Reproduce the lines below word for word, starting with the first line and ending with the line that contains "ആക്ഷേപിക്കുകയും", including that line.
### Given entries
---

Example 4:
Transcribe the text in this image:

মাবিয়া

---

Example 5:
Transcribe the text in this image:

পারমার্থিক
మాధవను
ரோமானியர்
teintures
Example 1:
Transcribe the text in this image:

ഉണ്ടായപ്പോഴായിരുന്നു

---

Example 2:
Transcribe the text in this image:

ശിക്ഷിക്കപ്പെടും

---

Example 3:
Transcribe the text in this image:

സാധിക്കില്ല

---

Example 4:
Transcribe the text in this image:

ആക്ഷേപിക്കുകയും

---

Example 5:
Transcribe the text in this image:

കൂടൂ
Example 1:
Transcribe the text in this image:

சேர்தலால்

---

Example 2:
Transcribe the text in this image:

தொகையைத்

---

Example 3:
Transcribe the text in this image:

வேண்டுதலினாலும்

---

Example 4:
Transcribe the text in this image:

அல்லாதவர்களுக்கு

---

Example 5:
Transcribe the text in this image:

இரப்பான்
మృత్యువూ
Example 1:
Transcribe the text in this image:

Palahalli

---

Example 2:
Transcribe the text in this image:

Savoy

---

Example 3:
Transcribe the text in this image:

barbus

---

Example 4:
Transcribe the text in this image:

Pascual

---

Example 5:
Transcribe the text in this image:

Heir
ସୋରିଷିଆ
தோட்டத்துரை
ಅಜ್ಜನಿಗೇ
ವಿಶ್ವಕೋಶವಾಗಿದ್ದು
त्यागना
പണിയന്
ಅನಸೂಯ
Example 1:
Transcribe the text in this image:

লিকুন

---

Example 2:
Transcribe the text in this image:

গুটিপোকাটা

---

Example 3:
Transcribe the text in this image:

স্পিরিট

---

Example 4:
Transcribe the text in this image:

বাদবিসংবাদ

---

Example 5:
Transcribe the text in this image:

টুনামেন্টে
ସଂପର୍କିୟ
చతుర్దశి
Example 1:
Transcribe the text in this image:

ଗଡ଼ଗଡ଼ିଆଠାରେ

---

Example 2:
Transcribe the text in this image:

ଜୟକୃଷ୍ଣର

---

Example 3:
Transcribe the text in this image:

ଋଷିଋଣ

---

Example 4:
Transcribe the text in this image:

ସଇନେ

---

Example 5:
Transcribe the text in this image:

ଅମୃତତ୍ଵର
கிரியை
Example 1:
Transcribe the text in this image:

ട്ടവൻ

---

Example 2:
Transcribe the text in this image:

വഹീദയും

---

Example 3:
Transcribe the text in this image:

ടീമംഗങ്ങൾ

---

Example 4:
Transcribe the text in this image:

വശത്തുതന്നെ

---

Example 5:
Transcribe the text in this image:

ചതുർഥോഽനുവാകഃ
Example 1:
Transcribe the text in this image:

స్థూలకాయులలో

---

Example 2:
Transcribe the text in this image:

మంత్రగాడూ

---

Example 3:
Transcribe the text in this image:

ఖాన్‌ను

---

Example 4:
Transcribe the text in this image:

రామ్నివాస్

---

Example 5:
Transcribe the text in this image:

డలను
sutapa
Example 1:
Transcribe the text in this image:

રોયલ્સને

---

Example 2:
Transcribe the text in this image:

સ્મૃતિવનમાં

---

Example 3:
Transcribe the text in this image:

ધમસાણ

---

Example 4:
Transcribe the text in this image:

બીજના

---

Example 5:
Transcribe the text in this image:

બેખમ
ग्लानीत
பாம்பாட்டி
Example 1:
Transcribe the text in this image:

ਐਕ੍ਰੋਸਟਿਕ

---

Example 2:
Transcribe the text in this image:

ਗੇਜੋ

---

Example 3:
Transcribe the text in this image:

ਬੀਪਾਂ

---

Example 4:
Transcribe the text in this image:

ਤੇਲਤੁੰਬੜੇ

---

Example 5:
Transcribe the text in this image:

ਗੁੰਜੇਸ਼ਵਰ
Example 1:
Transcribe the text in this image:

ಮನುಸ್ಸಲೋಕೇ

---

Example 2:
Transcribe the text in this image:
######
Response to the task →
---

Example 4:
Transcribe the text in this image:

মাবিয়া

---

Example 5:
Transcribe the text in this image:

পারমার্থিক
మాధవను
ரோமானியர்
teintures
Example 1:
Transcribe the text in this image:

ഉണ്ടായപ്പോഴായിരുന്നു

---

Example 2:
Transcribe the text in this image:

ശിക്ഷിക്കപ്പെടും

---

Example 3:
Transcribe the text in this image:

സാധിക്കില്ല

---

Example 4:
Transcribe the text in this image:

ആക്ഷേപിക്കുകയും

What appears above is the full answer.